Would you please copy all of the data exactly, skipping the images?

- [GIVEN INFORMATION]:
# # # # #

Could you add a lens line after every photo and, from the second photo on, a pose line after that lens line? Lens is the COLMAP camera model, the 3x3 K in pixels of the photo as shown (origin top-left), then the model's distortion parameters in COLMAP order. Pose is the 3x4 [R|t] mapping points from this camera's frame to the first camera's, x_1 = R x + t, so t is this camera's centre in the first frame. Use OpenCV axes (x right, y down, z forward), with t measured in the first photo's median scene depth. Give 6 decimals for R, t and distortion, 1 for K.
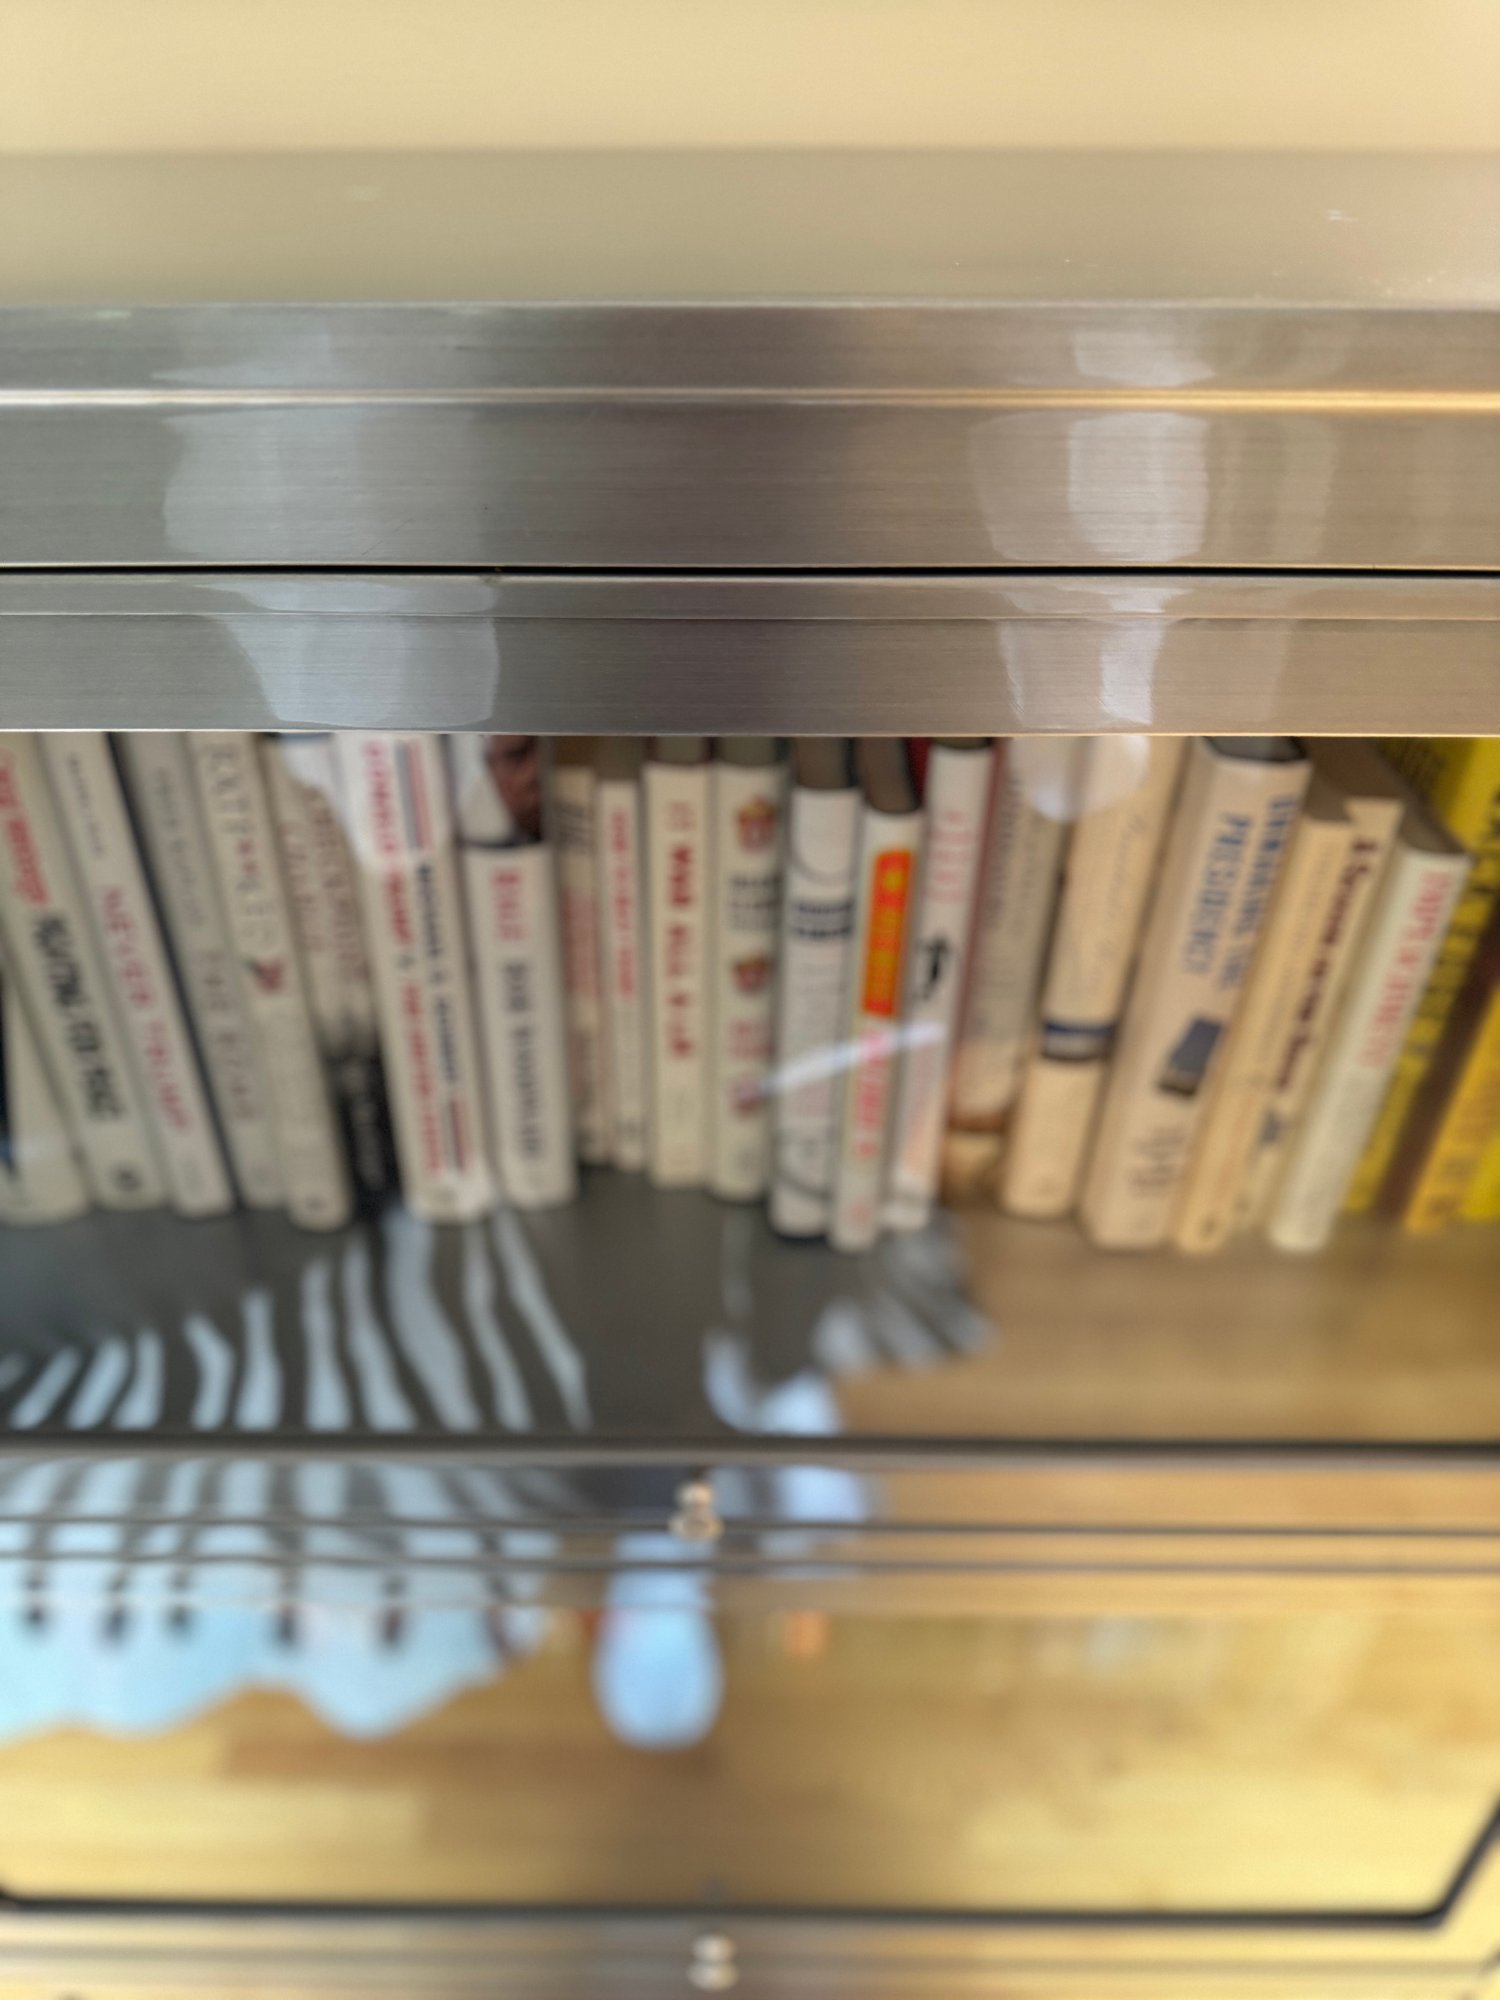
lens RADIAL K [[1396.4, 0, 752.6], [0, 1396.4, 959.6], [0, 0, 1]] dist [0.078241, -0.154985]
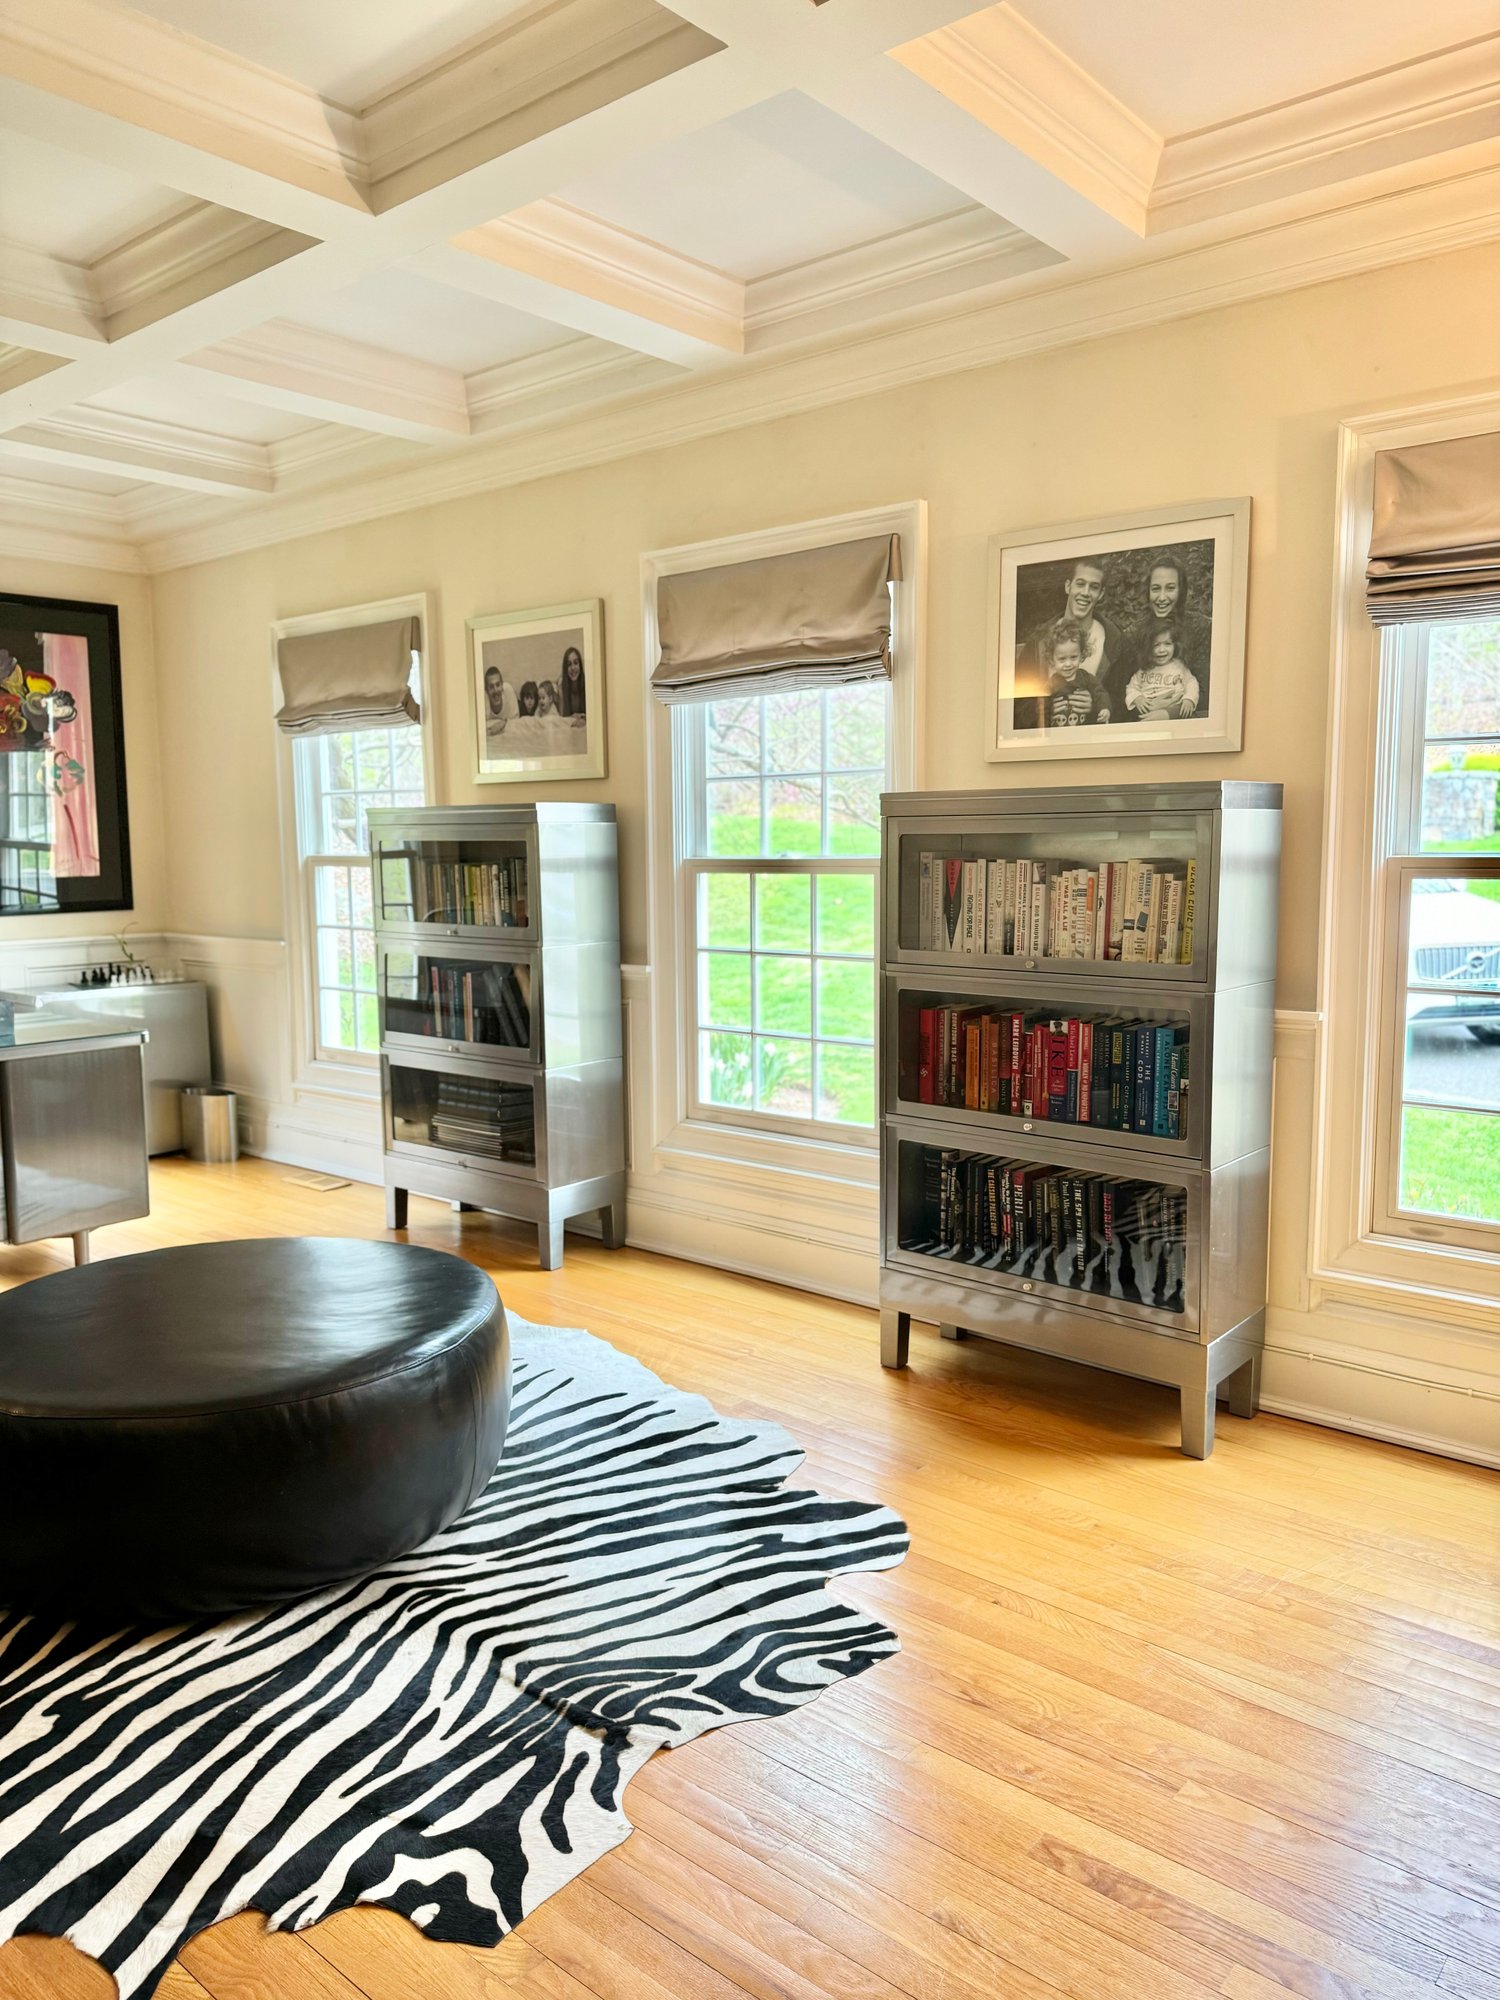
lens RADIAL K [[1416.6, 0, 749.0], [0, 1416.6, 1004.9], [0, 0, 1]] dist [0.172890, -0.367291]
pose [[0.768248, 0.071728, -0.636122, 2.714206], [-0.353895, 0.875635, -0.328666, 2.740799], [0.533436, 0.477617, 0.698089, -3.588691]]
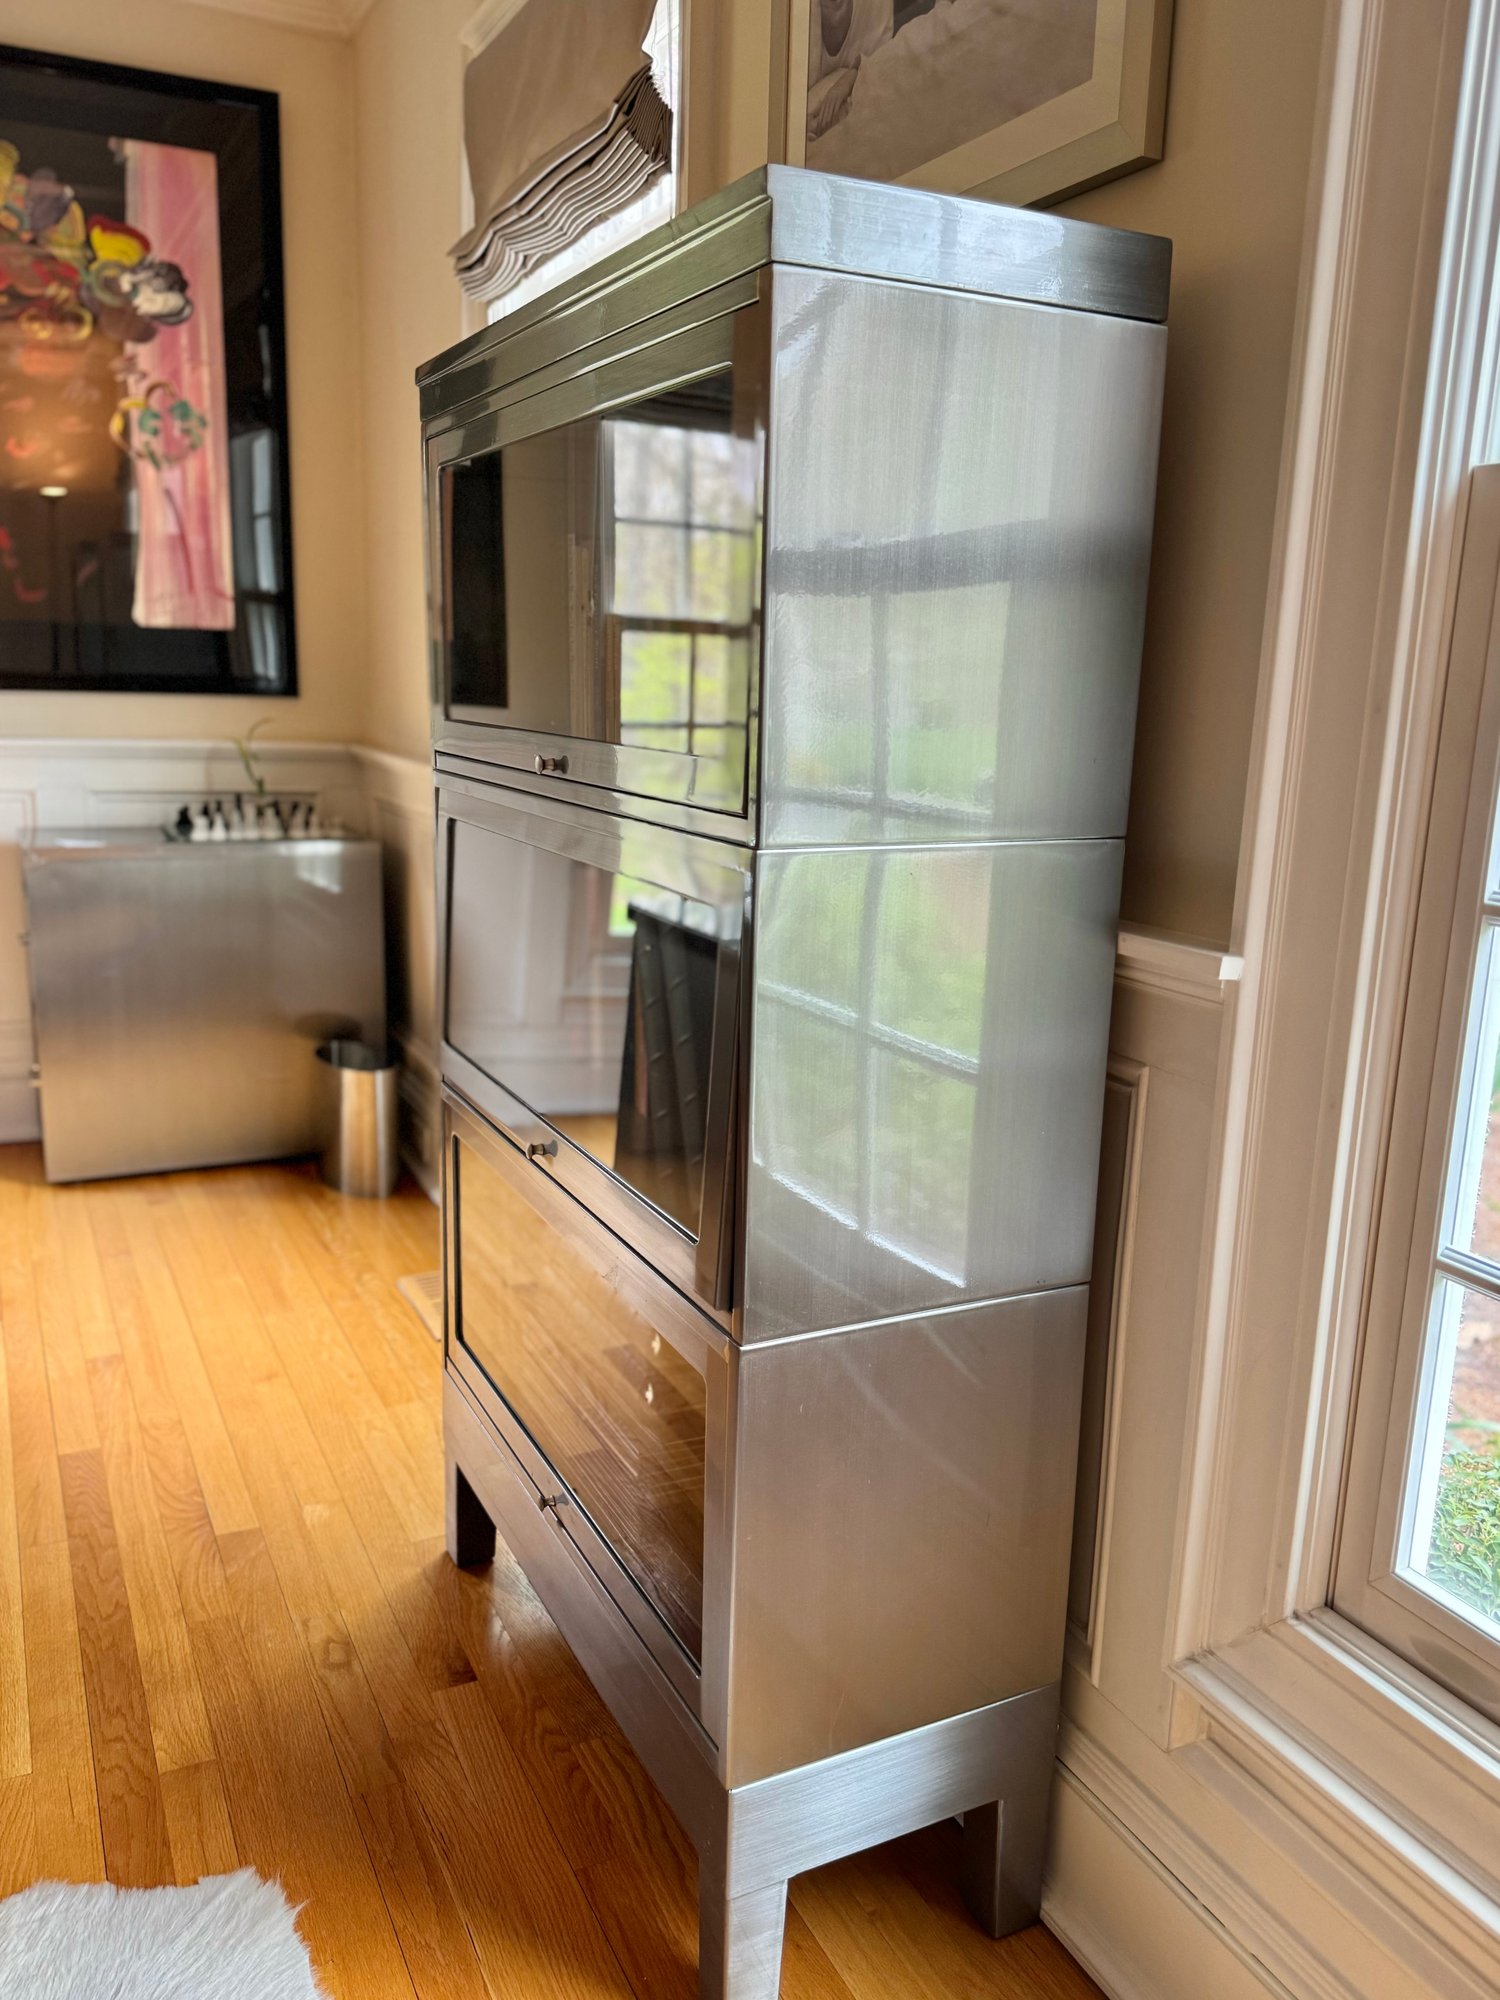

# # # # #

- [OUTPUT FOR THIS TASK]:
Could you add a lens line after every photo and, from the second photo on, a pose line after that lens line? Lens is the COLMAP camera model, the 3x3 K in pixels of the photo as shown (origin top-left), then the model's distortion parameters in COLMAP order. Pose is the 3x4 [R|t] mapping points from this camera's frame to the first camera's, x_1 = R x + t, so t is this camera's centre in the first frame. Use OpenCV axes (x right, y down, z forward), with t measured in the first photo's median scene depth. Give 6 decimals for R, t and distortion, 1 for K.
lens RADIAL K [[1396.4, 0, 752.6], [0, 1396.4, 959.6], [0, 0, 1]] dist [0.078241, -0.154985]
lens RADIAL K [[1416.6, 0, 749.0], [0, 1416.6, 1004.9], [0, 0, 1]] dist [0.172890, -0.367291]
pose [[0.768248, 0.071728, -0.636122, 2.714206], [-0.353895, 0.875635, -0.328666, 2.740799], [0.533436, 0.477617, 0.698089, -3.588691]]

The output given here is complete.